Paro em frente a casa e observo a fachada do lugar em que vivia, é tão estranho pensar em como tudo é familiar apesar do pouco tempo em que vivemos aqui, e mais estranho ainda querer me certificar de que nada mudou.
Minha mãe me recebe com um sorriso radiante e me abraça, afundo no seu calor e cheiro. Depois de um momento nos separamos e eu posso observar como ela parece bem, ela me olha com um certo olhar analítico antes de informar que fez cookies.
Fico feliz em informar que as coisas parecem iguais, tirando o Nut, um gatinho preto que ela adotou, ela diz que ele se parece comigo, não vejo como, mas me alegro por ela pensar em mim.
Ficamos conversando como nunca antes, ela me contou algumas coisas, como o fato de ter voltado a trabalhar, e eu também contei algumas, com uma certa pressão dela, mas me senti confortável, contei até sobre meu término, e sua reação foi de preocupação em como eu estava e não de alívio como eu tinha imaginado. Ela não ficou particularmente feliz quando contei sobre Perséfone, mas reagiu melhor do que imaginei. No geral, ela parece mais centrada e leve, fico feliz de ver como ela está bem, porém um pensamento de como eu atrapalhava a sua vida tenta se infiltrar na minha mente.

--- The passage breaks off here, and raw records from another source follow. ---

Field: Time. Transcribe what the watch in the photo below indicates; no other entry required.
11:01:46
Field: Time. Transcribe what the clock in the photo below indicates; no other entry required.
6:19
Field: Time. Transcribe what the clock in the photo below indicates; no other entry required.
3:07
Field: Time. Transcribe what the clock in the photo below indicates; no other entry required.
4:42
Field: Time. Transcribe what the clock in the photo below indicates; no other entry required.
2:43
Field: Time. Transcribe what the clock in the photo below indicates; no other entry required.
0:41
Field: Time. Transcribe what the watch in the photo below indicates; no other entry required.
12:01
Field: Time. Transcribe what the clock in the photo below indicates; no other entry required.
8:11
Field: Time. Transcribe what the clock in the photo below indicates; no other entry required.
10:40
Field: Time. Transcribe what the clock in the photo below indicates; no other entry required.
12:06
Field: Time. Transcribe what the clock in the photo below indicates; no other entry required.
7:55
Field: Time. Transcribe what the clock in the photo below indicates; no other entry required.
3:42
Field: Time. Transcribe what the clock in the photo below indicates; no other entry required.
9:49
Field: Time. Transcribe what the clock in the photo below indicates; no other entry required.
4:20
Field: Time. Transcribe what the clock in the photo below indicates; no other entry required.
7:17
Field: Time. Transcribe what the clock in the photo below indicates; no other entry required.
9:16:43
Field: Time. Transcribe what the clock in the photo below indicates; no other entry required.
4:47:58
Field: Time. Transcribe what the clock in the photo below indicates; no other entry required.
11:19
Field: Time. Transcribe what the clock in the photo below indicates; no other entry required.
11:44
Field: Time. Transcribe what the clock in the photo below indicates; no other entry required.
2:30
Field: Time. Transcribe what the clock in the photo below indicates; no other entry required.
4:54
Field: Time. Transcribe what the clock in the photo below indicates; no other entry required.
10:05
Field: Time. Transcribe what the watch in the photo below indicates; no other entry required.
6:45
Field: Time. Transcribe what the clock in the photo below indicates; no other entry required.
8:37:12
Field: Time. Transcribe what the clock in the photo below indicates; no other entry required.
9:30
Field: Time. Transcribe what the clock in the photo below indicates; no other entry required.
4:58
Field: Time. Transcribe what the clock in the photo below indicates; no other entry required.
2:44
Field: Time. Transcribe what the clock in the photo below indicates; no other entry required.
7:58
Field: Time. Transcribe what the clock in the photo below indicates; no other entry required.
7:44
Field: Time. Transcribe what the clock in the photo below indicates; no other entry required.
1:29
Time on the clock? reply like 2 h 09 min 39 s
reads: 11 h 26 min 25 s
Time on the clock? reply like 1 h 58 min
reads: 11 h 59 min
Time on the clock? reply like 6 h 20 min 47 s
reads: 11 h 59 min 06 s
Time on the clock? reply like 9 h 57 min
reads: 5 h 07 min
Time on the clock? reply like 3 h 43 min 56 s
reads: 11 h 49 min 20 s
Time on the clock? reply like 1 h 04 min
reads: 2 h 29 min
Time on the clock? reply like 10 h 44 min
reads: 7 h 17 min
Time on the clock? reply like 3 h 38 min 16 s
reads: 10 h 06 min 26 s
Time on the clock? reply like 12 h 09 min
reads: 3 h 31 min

Estamos vendo um filme juntos quando meu celular apita com várias mensagens de Hazel me dizendo para não ir para casa. Fico confuso com isso, as coisas estavam razoavelmente bem em casa, o que pode ter acontecido? Me afasto e tento ligar para ela, no quinto toque finalmente sou atendido.
- Haz, o que está acontecendo?
- Não vem para casa hoje (escuto som de coisas quebrando)
- O que foi isso? Você está bem?
- Estou... Nico, eu fiz besteira.
- O que você fez?
- Ela voltou a usar...e ela estava indo tão bem. Eu sei que não devia, mas eu joguei as drogas fora.
- Que merda, Haz!
- Ela descobriu e simplesmente surtou. Eu me tranquei no seu quarto, e torci para alguém aparecer logo. Então Hades chegou e eles continuaram brigando. Ele abriu a porta e começou a perguntar onde você estava...e ela ainda queria me pegar. Eu estava com medo e...falei que foi você. Me desculpa, por favor.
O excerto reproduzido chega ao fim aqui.